THE ONLY STRAW OL'JIMJAM KNOWS IS THE ONE IN HIS BIG GULF

Kenny Lofton is appropriately rated in the shrine to him I keep in my bedroom.

As far as just fun to watch over a several-year period, it's tough to beat those 90's Indians teams. New ballpark, a bushel of young talent, and the raw sexuality of Mike Hargrove.

The Swinging A's teams of the 70s fought all the time and hated one another. The 1990 Reds had fistfights between their manager and star reliever. The late 90s Yankees had a Shortstop who was convicted of molesting 42 assorted breeds of dogs.

Chemistry and Leadership is crap. Talent and a bit of luck is what matters.

SAT PROBLEM TIME!

90's Indians : AL :: 90's Braves : NL

Lots of talent, shiny new ballpark, won a ton of ballgames in the regular season, but very little (if any) championship hardware to show for it. In retrospect, it was only fitting that the Braves played the Indians in the 1995 World Series...

Excuse me, sir. Bobby Bonilla is not a prick. His balky hamstring will always have a place in my heart for failing at just the right time to be Wally Pip'd by Albert Pujols.

"PAST A DIVING JETER HALL!"

The return of this photo is most welcome.

In fairness, even during his rookie year, the veterans on the Rockies said Tulo was the leader of the team. In 2008 his numbers were down cause he was playing really hurt, and went into 2009 still hurting before being fully healed...but let's not let that tidbit of info stop the writer for trying to get a good sarcastic 'every other year’ comment in. If the following comment from the article is true: ‘But isn't it amazing how these mythical leadership qualities seem to grow and improve when surrounded by increasingly talent players? That must be the mark of real leadership: get players much better than you to perform to the true talent level.’…I ask, who on the Rockies is BETTER than Tulo. The answer, at present is a whopping NO ONE.
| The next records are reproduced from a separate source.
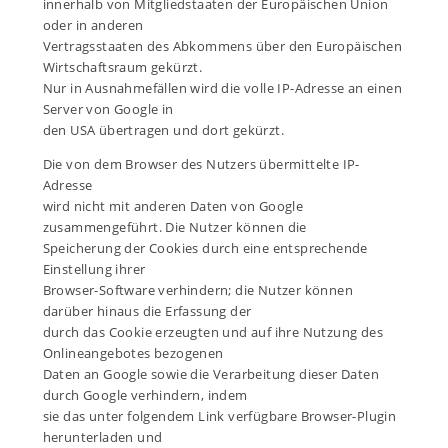
innerhalb von Mitgliedstaaten der Europäischen Union
oder in anderen
Vertragsstaaten des Abkommens über den Europäischen
Wirtschaftsraum gekürzt.
Nur in Ausnahmefällen wird die volle IP-Adresse an einen
Server von Google in
den USA übertragen und dort gekürzt.
Die von dem Browser des Nutzers übermittelte IP-
Adresse
wird nicht mit anderen Daten von Google
zusammengeführt. Die Nutzer können die
Speicherung der Cookies durch eine entsprechende
Einstellung ihrer
Browser-Software verhindern; die Nutzer können
darüber hinaus die Erfassung der
durch das Cookie erzeugten und auf ihre Nutzung des
Onlineangebotes bezogenen
Daten an Google sowie die Verarbeitung dieser Daten
durch Google verhindern, indem
sie das unter folgendem Link verfügbare Browser-Plugin
herunterladen und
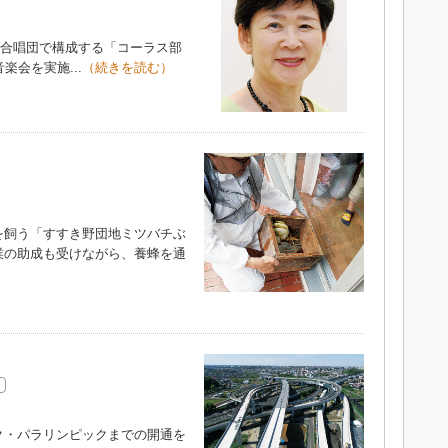
の合唱団で構成する「コーラス部
楽会を実施...
（続きを読む）
飼う「すすき野団地ミツバチぶ
業の助成も受けながら、養蜂を通
）
・パラリンピックまでの開通を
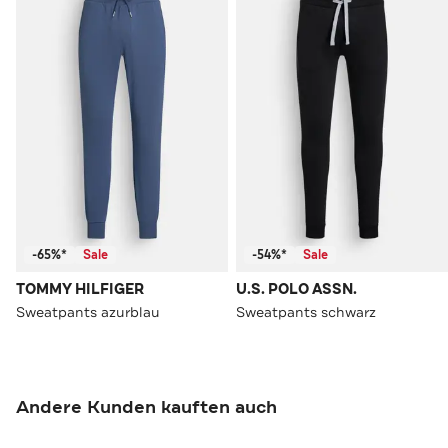
-65%*
Sale
-54%*
Sale
TOMMY HILFIGER
U.S. POLO ASSN.
Sweatpants azurblau
Sweatpants schwarz
Andere Kunden kauften auch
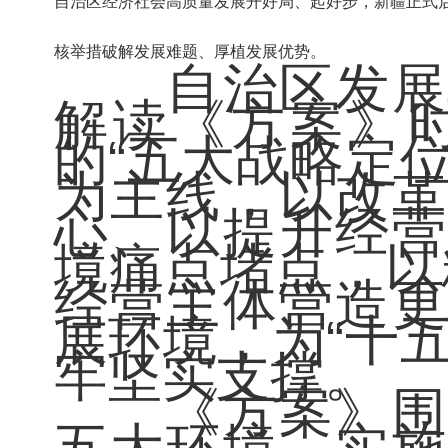
自治区经济社会高质量发展开好局、起好步，新疆正式启
核举措破解发展难题、厚植发展优势。
自治区发展改
解读《方案》
的“五大战略定
为主线，以改革
心、以提升经营
境痛点堵点，以
经营主体营造更
展环境，为“十
牢坚实支撑。
《方案》围绕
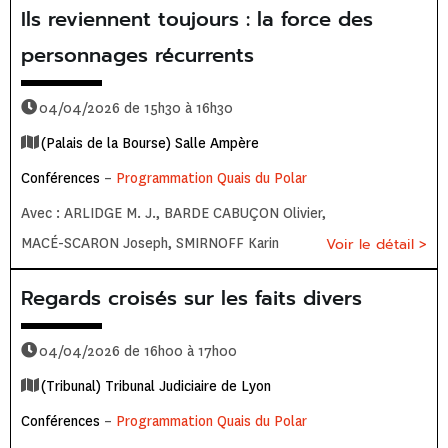
Ils reviennent toujours : la force des
personnages récurrents
04/04/2026 de 15h30 à 16h30
(Palais de la Bourse) Salle Ampère
Conférences
–
Programmation Quais du Polar
Avec : ARLIDGE M. J., BARDE CABUÇON Olivier,
MACÉ-SCARON Joseph, SMIRNOFF Karin
Voir le détail >
Regards croisés sur les faits divers
04/04/2026 de 16h00 à 17h00
(Tribunal) Tribunal Judiciaire de Lyon
Conférences
–
Programmation Quais du Polar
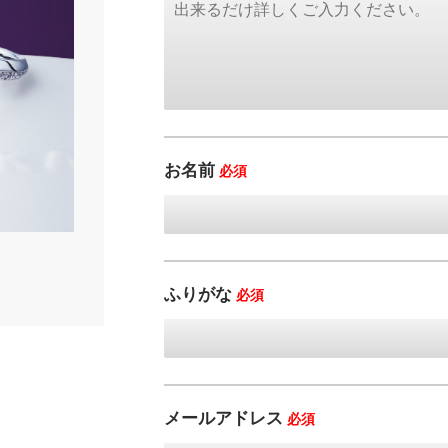
お名前
必須
ふりがな
必須
メールアドレス
必須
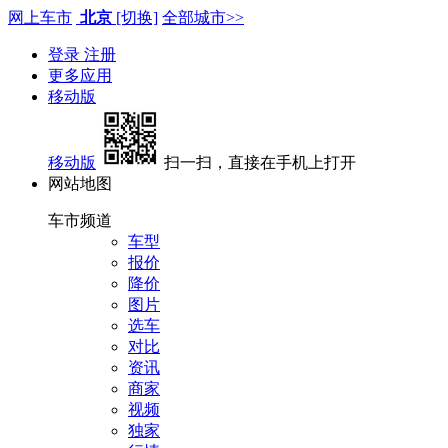
网上车市
北京
[切换]
全部城市>>
登录
注册
更多应用
移动版
移动版
扫一扫，直接在手机上打开
网站地图
车市频道
车型
报价
降价
图片
选车
对比
资讯
商家
视频
独家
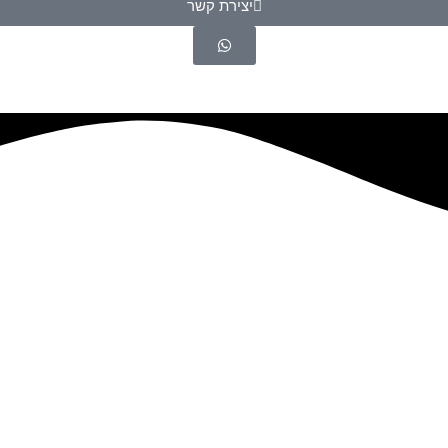
יצירת קשר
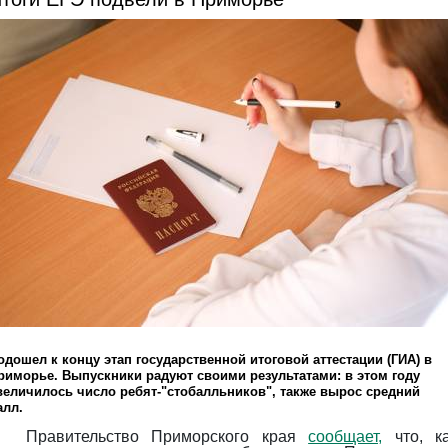
одошел к концу этап государственной итоговой аттестации (ГИА) в
риморье. Выпускники радуют своими результатами: в этом году
величилось число ребят-"стобалльников", также вырос средний
алл.
Правительство Приморского края
сообщает,
что, к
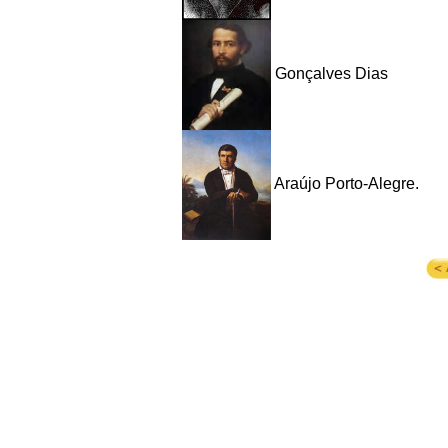
Gonçalves Dias
Araújo Porto-Alegre.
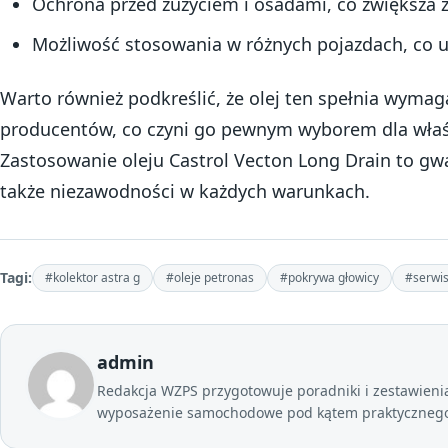
Ochrona przed zużyciem i osadami, co zwiększa ż
Możliwość stosowania w różnych pojazdach, co uł
Warto również podkreślić, że olej ten spełnia wym
producentów, co czyni go pewnym wyborem dla właśc
Zastosowanie oleju Castrol Vecton Long Drain to gwa
także niezawodności w każdych warunkach.
Tagi:
#kolektor astra g
#oleje petronas
#pokrywa głowicy
#serwis
admin
Redakcja WZPS przygotowuje poradniki i zestawienia 
wyposażenie samochodowe pod kątem praktycznego 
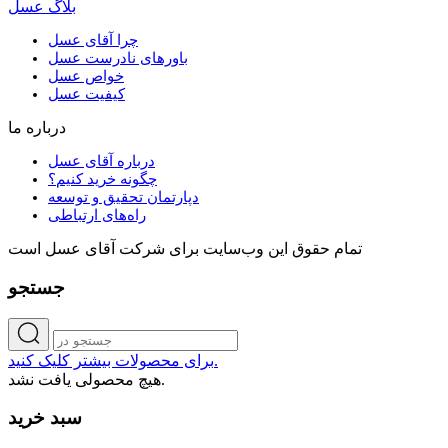
بلاگ عسل
چرا آقای عسل
باورهای نادرست عسل
خواص عسل
کیفیت عسل
درباره ما
درباره آقای عسل
چگونه خرید کنیم؟
دپارتمان تحقیق و توسعه
راه‌های ارتباطی
تمام حقوق اين وب‌سايت برای شرکت آقای عسل است
جستجو
برای محصولات بیشتر کلیک کنید.
هیچ محصولی یافت نشد.
سبد خرید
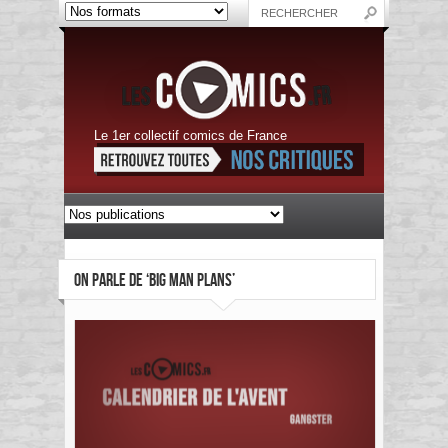
Le 1er collectif comics de France
ON PARLE DE ‘BIG MAN PLANS’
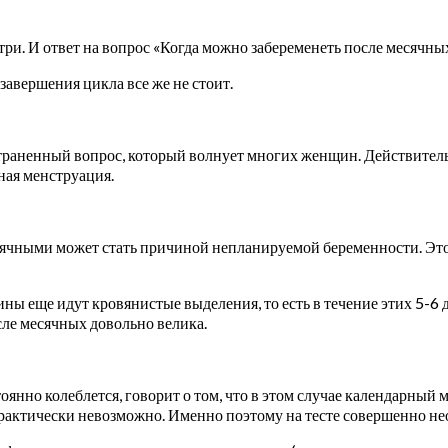
ри. И ответ на вопрос «Когда можно забеременеть после месячных
завершения цикла все же не стоит.
раненный вопрос, который волнует многих женщин. Действительн
ная менструация.
ячными может стать причиной непланируемой беременности. Этом
ины еще идут кровянистые выделения, то есть в течение этих 5-
сле месячных довольно велика.
янно колеблется, говорит о том, что в этом случае календарный
 практически невозможно. Именно поэтому на тесте совершенно не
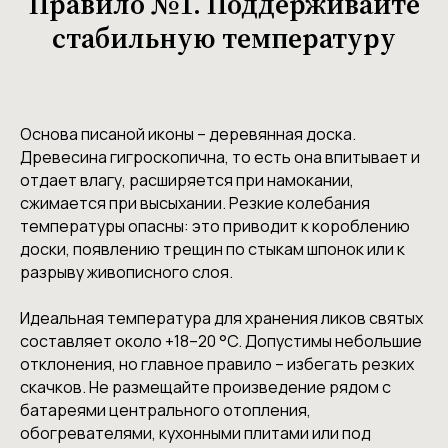
Правило №1. Поддерживайте
стабильную температуру
Основа писаной иконы – деревянная доска.
Древесина гигроскопична, то есть она впитывает и
отдает влагу, расширяется при намокании,
сжимается при высыхании. Резкие колебания
температуры опасны: это приводит к короблению
доски, появлению трещин по стыкам шпонок или к
разрыву живописного слоя.
Идеальная температура для хранения ликов святых
составляет около +18–20 °C. Допустимы небольшие
отклонения, но главное правило – избегать резких
скачков. Не размещайте произведение рядом с
батареями центрального отопления,
обогревателями, кухонными плитами или под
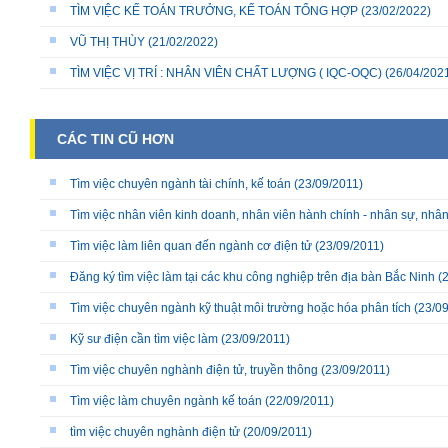
TÌM VIỆC KẾ TOÁN TRƯỞNG, KẾ TOÁN TỔNG HỢP
(23/02/2022)
VŨ THỊ THÙY
(21/02/2022)
TÌM VIỆC VỊ TRÍ : NHÂN VIÊN CHẤT LƯỢNG ( IQC-OQC)
(26/04/202
CÁC TIN CŨ HƠN
Tìm việc chuyên ngành tài chính, kế toán
(23/09/2011)
Tìm việc nhân viên kinh doanh, nhân viên hành chính - nhân sự, nhân
Tìm việc làm liên quan đến ngành cơ điện tử
(23/09/2011)
Đăng ký tìm việc làm tại các khu công nghiệp trên địa bàn Bắc Ninh
(2
Tìm việc chuyên ngành kỹ thuật môi trường hoặc hóa phân tích
(23/09
Kỹ sư điện cần tìm việc làm
(23/09/2011)
Tìm việc chuyên nghành điện tử, truyền thông
(23/09/2011)
Tìm việc làm chuyên ngành kế toán
(22/09/2011)
tìm việc chuyên nghành điện tử
(20/09/2011)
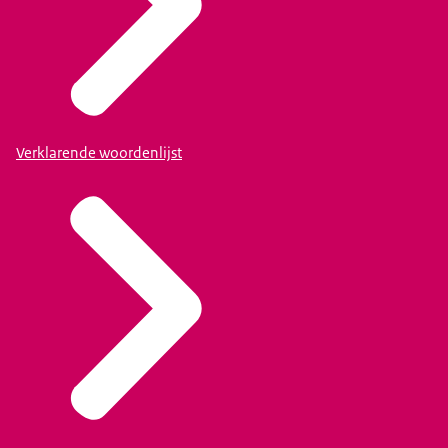
Verklarende woordenlijst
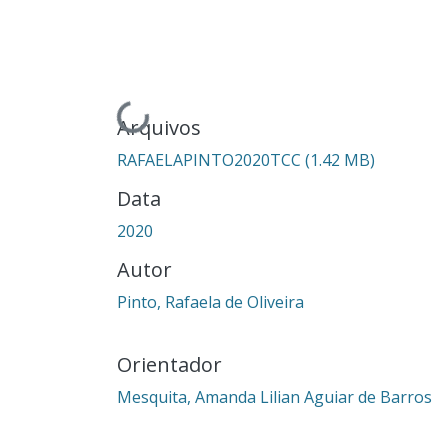
Carregando...
Arquivos
RAFAELAPINTO2020TCC
(1.42 MB)
Data
2020
Autor
Pinto, Rafaela de Oliveira
Orientador
Mesquita, Amanda Lilian Aguiar de Barros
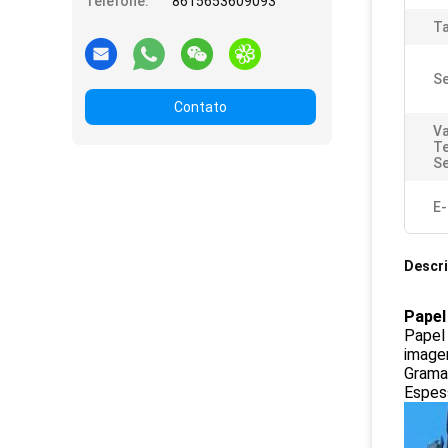
Telefone:
8615653609093
Ta
Se
Contato
Va
T
Se
E-
Descr
Papel
Papel
image
Grama
Espes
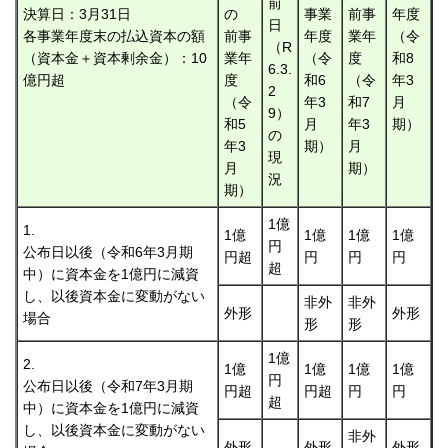
前
決算日：3月31日
の
事業
前事
年度
日
各事業年度末の払込資本の額
前事
年度
業年
（令
（R
（資本金＋資本剰余金）：10
業年
（令
度
和8
6.3.
億円超
度
和6
（令
年3
2
（令
年3
和7
月
9）
和5
月
年3
期）
の
年3
期）
月
現
月
期）
況
期）
1億
1.
1億
1億
1億
1億
円
公布日以後（令和6年3月期
円超
円
円
円
超
中）に資本金を1億円に減資
し、以後資本金に変動がない
非外
非外
外形
外形
場合
形
形
1億
2.
1億
1億
1億
1億
円
公布日以後（令和7年3月期
円超
円超
円
円
超
中）に資本金を1億円に減資
し、以後資本金に変動がない
非外
外形
外形
外形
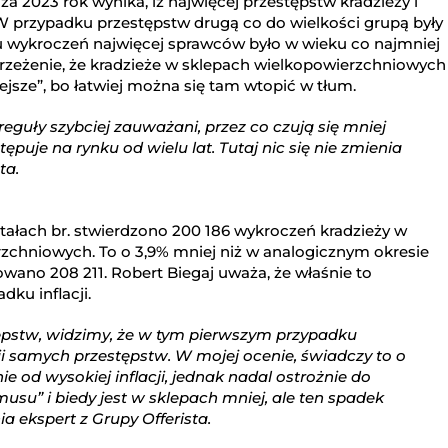
za 2023 rok wynika, iż najwięcej przestępstw kradzieży i
W przypadku przestępstw drugą co do wielkości grupą były
u wykroczeń najwięcej sprawców było w wieku co najmniej
strzeżenie, że kradzieże w sklepach wielkopowierzchniowych
jsze”, bo łatwiej można się tam wtopić w tłum.
reguły szybciej zauważani, przez co czują się mniej
ępuje na rynku od wielu lat. Tutaj nic się nie zmienia
ta.
tałach br. stwierdzono 200 186 wykroczeń kradzieży w
chniowych. To o 3,9% mniej niż w analogicznym okresie
wano 208 211. Robert Biegaj uważa, że właśnie to
dku inflacji.
ępstw, widzimy, że w tym pierwszym przypadku
ii samych przestępstw. W mojej ocenie, świadczy to o
ie od wysokiej inflacji, jednak nadal ostrożnie do
usu” i biedy jest w sklepach mniej, ale ten spadek
a ekspert z Grupy Offerista.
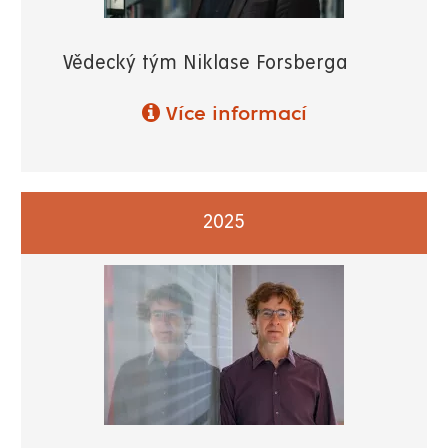
Vědecký tým Niklase Forsberga
Více informací
2025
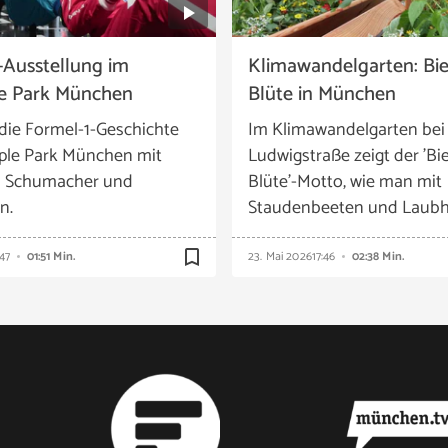
-Ausstellung im
Klimawandelgarten: Bien
e Park München
Blüte in München
die Formel-1-Geschichte
Im Klimawandelgarten bei
ple Park München mit
Ludwigstraße zeigt der 'Bien
n Schumacher und
Blüte'-Motto, wie man mit
n.
Staudenbeeten und Laubh
bookmark_border
:47
01:51 Min.
23. Mai 2026
17:46
02:38 Min.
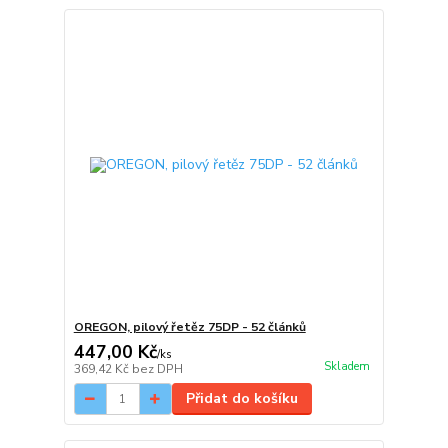
OREGON, pilový řetěz 75DP - 52 článků
447,00 Kč
/
ks
Skladem
369,42 Kč
bez DPH
Přidat do košíku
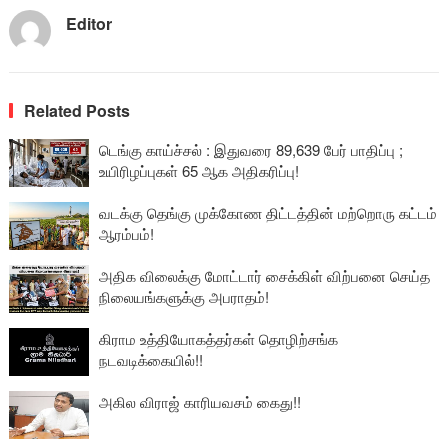
Editor
Related Posts
டெங்கு காய்ச்சல் : இதுவரை 89,639 பேர் பாதிப்பு ;
உயிரிழப்புகள் 65 ஆக அதிகரிப்பு!
வடக்கு தெங்கு முக்கோண திட்டத்தின் மற்றொரு கட்டம்
ஆரம்பம்!
அதிக விலைக்கு மோட்டார் சைக்கிள் விற்பனை செய்த
நிலையங்களுக்கு அபராதம்!
கிராம உத்தியோகத்தர்கள் தொழிற்சங்க
நடவடிக்கையில்!!
அகில விராஜ் காரியவசம் கைது!!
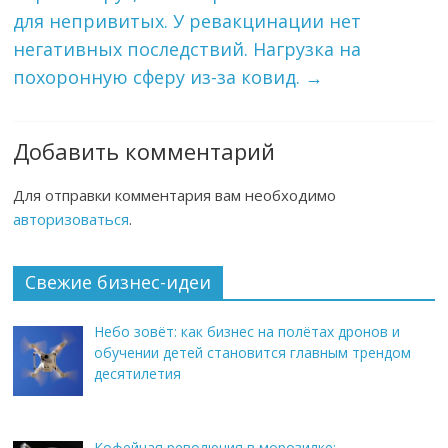
для непривитых. У ревакцинации нет
негативных последствий. Нагрузка на
похоронную сферу из-за ковид.
→
Добавить комментарий
Для отправки комментария вам необходимо
авторизоваться
.
Свежие бизнес-идеи
Небо зовёт: как бизнес на полётах дронов и
обучении детей становится главным трендом
десятилетия
Кофейная революция в морозилке:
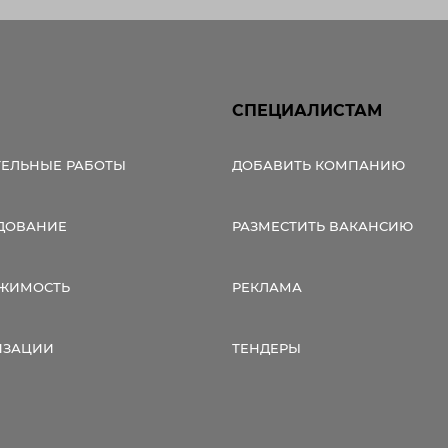
СПЕЦИАЛИСТАМ
ТЕЛЬНЫЕ РАБОТЫ
ДОБАВИТЬ КОМПАНИЮ
ДОВАНИЕ
РАЗМЕСТИТЬ ВАКАНСИЮ
ЖИМОСТЬ
РЕКЛАМА
ИЗАЦИИ
ТЕНДЕРЫ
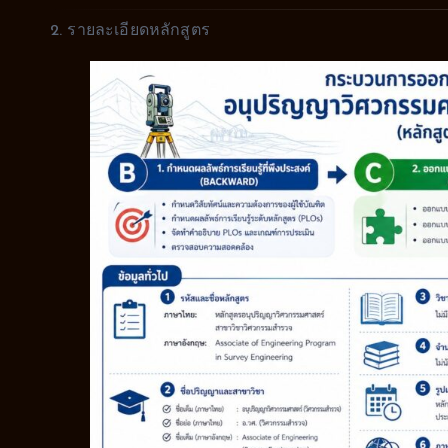
2. รายละเอียดหลักสูตร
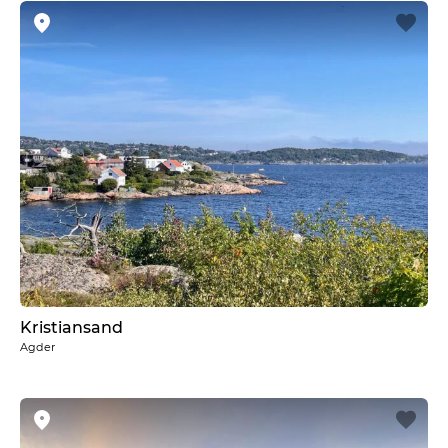
Kristiansand
Agder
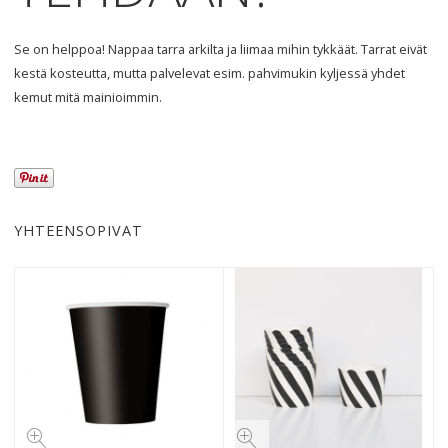
Se on helppoa! Nappaa tarra arkilta ja liimaa mihin tykkäät. Tarrat eivät
kestä kosteutta, mutta palvelevat esim. pahvimukin kyljessä yhdet
kemut mitä mainioimmin.
YHTEENSOPIVAT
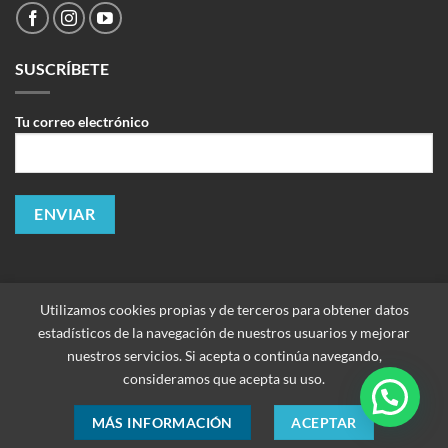
SUSCRÍBETE
Tu correo electrónico
Utilizamos cookies propias y de terceros para obtener datos
estadísticos de la navegación de nuestros usuarios y mejorar
nuestros servicios. Si acepta o continúa navegando,
consideramos que acepta su uso.
Copyright 2026 ©
Improtek Corporación SAC. Todos los derechos
MÁS INFORMACIÓN
ACEPTAR
reservados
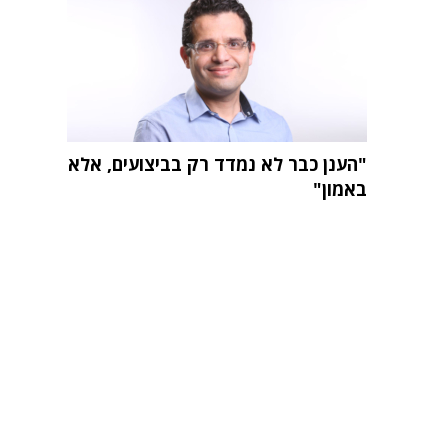
"הענן כבר לא נמדד רק בביצועים, אלא
באמון"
In fairness, even during his rookie year, the veterans on the Rockies said Tulo was the leader of the team. In 2008 his numbers were down cause he was playing really hurt, and went into 2009 still hurting before being fully healed...but let's not let that tidbit of info stop the writer for trying to get a good sarcastic 'every other year’ comment in. If the following comment from the article is true: ‘But isn't it amazing how these mythical leadership qualities seem to grow and improve when surrounded by increasingly talent players? That must be the mark of real leadership: get players much better than you to perform to the true talent level.’…I ask, who on the Rockies is BETTER than Tulo. The answer, at present is a whopping NO ONE.